MDO: It’s about the data
It’s always been about the data, and it will always be about the data.
Microservices architecture evolution is on everyone’s lips these days. It’s harder than it should be, because we keep trying to do it backwards. We focus on the application, but it’s actually all about the data
Everything old is new again. I recently attended an architecture training session with the amazing Mark Richards, and amongst a lot of just great material, I got to thinking about how anecdotally he told us that the toughest part about evolving to a microservices based architecture was getting the data separation needed to implement the single responsibility principle (SRP).
I was greatly reminded of this Fred Brooks comment on the primacy of data from 1975:
Show me your flowcharts and conceal your tables, and I shall continue to be mystified. Show me your tables, and I won’t usually need your flowcharts; they’ll be obvious.
Pp. 102–3. Fred Brooks “The Mythical Man-Month
My take-away from those two points is for good microservices architecture, especially in an evolution of monolith to microservices, we need to start with understanding the data. It’s the hardest thing to separate, and there are often really good reasons given the prohibitive cost of data management tools like SQL databases, and the usual kinds of constraints like foreign keys, data custodianship & sovereignty, and of course, your DBA.
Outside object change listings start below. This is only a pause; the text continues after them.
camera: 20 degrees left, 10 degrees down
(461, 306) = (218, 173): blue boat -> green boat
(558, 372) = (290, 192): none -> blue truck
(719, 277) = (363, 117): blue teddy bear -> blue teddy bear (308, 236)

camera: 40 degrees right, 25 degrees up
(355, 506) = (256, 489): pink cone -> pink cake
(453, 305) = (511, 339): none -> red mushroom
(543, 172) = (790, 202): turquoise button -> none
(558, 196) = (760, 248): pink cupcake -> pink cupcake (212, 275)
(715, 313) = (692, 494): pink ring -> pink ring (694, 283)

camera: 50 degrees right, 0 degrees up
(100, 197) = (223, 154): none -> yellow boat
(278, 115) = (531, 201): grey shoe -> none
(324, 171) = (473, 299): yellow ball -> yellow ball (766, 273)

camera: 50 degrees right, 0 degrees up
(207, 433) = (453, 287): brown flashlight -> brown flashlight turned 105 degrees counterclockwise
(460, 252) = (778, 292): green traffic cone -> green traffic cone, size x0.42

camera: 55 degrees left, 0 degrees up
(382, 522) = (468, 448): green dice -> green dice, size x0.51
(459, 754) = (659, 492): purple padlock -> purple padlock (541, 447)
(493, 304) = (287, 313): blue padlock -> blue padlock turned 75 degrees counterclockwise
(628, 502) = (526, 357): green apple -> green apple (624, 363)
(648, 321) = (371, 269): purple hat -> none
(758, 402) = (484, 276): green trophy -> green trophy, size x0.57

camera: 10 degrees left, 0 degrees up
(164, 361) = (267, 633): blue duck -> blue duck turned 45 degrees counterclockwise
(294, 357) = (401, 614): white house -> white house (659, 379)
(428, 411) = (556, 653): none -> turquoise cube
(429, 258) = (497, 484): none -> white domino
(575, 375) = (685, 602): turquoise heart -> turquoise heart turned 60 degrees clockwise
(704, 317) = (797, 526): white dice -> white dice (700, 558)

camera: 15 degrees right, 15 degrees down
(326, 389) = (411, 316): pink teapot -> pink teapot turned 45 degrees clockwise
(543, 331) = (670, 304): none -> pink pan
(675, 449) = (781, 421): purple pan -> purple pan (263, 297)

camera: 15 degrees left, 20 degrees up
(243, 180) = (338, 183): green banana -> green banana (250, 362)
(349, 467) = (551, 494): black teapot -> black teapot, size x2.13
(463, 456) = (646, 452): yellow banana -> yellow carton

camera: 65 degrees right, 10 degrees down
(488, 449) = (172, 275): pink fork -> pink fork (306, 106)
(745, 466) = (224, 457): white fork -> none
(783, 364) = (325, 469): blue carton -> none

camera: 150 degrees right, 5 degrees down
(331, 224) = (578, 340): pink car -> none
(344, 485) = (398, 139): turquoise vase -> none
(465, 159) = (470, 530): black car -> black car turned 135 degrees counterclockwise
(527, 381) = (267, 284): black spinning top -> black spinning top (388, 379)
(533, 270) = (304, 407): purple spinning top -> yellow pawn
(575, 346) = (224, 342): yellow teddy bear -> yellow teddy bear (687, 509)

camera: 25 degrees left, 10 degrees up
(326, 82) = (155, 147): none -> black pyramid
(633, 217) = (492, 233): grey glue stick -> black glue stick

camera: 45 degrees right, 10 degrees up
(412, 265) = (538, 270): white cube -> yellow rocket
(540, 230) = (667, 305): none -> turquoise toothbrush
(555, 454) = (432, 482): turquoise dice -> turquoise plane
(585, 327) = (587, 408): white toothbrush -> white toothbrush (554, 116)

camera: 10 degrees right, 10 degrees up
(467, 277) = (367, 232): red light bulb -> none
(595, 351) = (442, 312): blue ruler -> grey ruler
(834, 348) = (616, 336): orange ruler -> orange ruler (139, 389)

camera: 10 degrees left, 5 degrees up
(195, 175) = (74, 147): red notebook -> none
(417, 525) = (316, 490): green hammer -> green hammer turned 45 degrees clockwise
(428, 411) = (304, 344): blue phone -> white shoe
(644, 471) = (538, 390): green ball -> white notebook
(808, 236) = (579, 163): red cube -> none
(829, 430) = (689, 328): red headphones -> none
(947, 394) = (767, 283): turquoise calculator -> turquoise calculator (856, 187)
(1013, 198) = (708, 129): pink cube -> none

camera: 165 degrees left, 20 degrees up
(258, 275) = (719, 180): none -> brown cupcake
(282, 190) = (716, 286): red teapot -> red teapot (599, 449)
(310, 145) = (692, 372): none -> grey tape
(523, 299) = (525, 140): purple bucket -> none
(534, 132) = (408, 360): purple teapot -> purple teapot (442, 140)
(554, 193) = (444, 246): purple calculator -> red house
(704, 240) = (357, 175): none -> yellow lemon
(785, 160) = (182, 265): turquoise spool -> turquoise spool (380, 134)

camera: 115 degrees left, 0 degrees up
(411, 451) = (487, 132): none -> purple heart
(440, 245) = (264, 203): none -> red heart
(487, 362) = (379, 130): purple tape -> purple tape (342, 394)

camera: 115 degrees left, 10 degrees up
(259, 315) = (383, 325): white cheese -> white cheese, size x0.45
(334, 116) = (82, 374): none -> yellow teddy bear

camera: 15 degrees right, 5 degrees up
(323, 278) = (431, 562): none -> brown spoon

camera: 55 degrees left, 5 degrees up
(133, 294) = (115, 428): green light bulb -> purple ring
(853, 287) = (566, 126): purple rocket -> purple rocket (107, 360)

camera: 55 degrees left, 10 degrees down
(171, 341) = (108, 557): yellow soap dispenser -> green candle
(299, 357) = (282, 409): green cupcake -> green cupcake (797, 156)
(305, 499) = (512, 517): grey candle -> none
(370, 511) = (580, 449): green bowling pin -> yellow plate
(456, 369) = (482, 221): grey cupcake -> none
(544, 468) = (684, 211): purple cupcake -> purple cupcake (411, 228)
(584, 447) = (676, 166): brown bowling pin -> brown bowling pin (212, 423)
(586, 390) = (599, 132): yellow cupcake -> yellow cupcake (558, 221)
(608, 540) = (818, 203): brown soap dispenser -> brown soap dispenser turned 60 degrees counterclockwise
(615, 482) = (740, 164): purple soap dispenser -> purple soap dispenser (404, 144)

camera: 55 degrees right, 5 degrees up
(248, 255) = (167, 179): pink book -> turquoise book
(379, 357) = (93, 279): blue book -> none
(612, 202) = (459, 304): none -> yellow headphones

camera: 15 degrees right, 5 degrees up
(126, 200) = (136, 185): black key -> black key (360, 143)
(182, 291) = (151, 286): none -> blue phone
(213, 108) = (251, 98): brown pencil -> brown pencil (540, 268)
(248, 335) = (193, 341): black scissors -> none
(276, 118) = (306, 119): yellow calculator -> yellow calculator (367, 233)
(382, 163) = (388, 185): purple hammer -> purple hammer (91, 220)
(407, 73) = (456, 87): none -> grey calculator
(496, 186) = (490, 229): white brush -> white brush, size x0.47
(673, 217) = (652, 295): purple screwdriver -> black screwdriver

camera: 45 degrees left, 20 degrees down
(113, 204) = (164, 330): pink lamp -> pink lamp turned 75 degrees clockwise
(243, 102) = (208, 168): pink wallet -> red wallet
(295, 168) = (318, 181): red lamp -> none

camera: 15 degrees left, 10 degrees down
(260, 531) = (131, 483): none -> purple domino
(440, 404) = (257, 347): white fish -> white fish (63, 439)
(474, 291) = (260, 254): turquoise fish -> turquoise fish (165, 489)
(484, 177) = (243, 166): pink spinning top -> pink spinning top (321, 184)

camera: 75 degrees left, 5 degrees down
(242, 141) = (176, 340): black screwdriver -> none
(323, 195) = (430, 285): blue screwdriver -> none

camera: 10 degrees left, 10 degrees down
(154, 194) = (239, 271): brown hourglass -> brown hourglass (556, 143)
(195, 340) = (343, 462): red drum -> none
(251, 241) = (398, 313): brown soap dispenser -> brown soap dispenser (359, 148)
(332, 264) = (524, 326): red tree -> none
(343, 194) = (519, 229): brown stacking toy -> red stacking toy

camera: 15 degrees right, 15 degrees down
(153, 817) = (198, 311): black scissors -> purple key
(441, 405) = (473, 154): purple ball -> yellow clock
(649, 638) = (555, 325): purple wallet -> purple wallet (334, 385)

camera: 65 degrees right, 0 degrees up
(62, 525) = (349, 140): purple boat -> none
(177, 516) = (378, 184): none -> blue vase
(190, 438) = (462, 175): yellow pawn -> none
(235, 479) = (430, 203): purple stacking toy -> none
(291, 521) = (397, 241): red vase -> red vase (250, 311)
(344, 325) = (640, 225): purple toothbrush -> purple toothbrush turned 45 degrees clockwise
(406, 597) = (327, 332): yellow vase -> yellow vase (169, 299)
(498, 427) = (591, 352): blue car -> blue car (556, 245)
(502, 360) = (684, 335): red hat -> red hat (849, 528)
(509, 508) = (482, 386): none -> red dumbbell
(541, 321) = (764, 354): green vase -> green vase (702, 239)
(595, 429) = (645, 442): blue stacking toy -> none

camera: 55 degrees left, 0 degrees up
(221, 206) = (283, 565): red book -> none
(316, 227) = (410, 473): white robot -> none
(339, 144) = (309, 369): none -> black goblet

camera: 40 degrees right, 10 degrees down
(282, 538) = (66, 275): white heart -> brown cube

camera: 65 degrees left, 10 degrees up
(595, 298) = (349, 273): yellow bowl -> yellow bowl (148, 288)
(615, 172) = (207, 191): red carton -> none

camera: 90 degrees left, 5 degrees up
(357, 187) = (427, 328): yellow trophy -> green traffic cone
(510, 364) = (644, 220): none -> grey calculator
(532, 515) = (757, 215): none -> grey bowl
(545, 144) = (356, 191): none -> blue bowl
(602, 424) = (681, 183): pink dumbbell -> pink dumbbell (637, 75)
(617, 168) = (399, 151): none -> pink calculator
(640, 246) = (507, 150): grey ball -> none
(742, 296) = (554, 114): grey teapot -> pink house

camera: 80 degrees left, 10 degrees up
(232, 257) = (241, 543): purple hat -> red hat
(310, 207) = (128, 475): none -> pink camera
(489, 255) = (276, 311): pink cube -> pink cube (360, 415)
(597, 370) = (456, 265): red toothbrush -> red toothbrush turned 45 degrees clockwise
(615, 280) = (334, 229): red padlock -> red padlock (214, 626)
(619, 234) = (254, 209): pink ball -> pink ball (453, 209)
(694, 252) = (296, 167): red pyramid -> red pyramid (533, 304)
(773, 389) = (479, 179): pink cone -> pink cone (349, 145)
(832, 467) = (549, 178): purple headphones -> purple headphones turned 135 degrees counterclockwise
We were all taught about database normalization; that kind of thinking is based in two now arguably flawed “truisms”: Firstly, data storage is expensive, and secondly updates must be synchronous; at no point could the data model have any lost children. Every coder with a few years in the SQL trenches knows that de-normalization is a tried and true performance enhancement technique so apparently storage usage is secondary to performance plus we all know how much cheaper storage is now. The eventual consistency revolution has largely proven that expensive synchronous updates are not necessarily required to get eventual correctness. We now have pretty ample proof that the updates don’t have to be expensive.
We know that data separation is hard, and it’s true that in some cases you just can’t split up the data on SPR lines. However, when there is a level of flexibility, there is a huge opportunity waiting here: start your analysis from the smallest bit of data and work backwards towards the flows to build our microservices. Let me coin a trendy label to further distinguish this pattern: Micro-Data-Oriented. MDO.
Why do we have big relational structures anyway? Do the presentation layers need the big join? Yes-ish, but that’s what caches are for.
Does the business logic need a foreign key? The DBA’s all scream “YES!”, but, let’s consider that closely: What the foreign key does is validate relational integrity, but at the low level, that layers your business logic, by putting a business rule like “All purchase orders can only be created with valid product IDs” into the DBMS.
The rest of your business logic & validity checking is in your microservice itself. That starts to play havoc with SRP and debugging. What happens if you discontinue a product? Then you get “it depends” in several places in your entire system. That’s a recipe for issues in future.
Data grooming / validation could be continuous, rather than via relational integrity. That’s an idea worth exploring. If each data field - most especially foreign keys – had a source of truth defined, then we could think about “de-normalized” data where one of the exposed interfaces might implement “delete all entities related to some_foreign_key”. This would still keep SRP intact – the microservice would then delete its own entities.
That “cascaded delete” could be via event sourcing, because there’s no good reason – other than relational style thinking – to make “ON DELETE CASCADE” cross responsibility boundaries.
The take-away I want to leave you with is that to rapidly evolve to a microservices architecture, you need to turn your thinking towards how even data integrity can be turned into single responsibility pattern. Micro-Data-Oriented makes it possible to simplify your data model, making it a lot simpler to clean up lines of data ownership.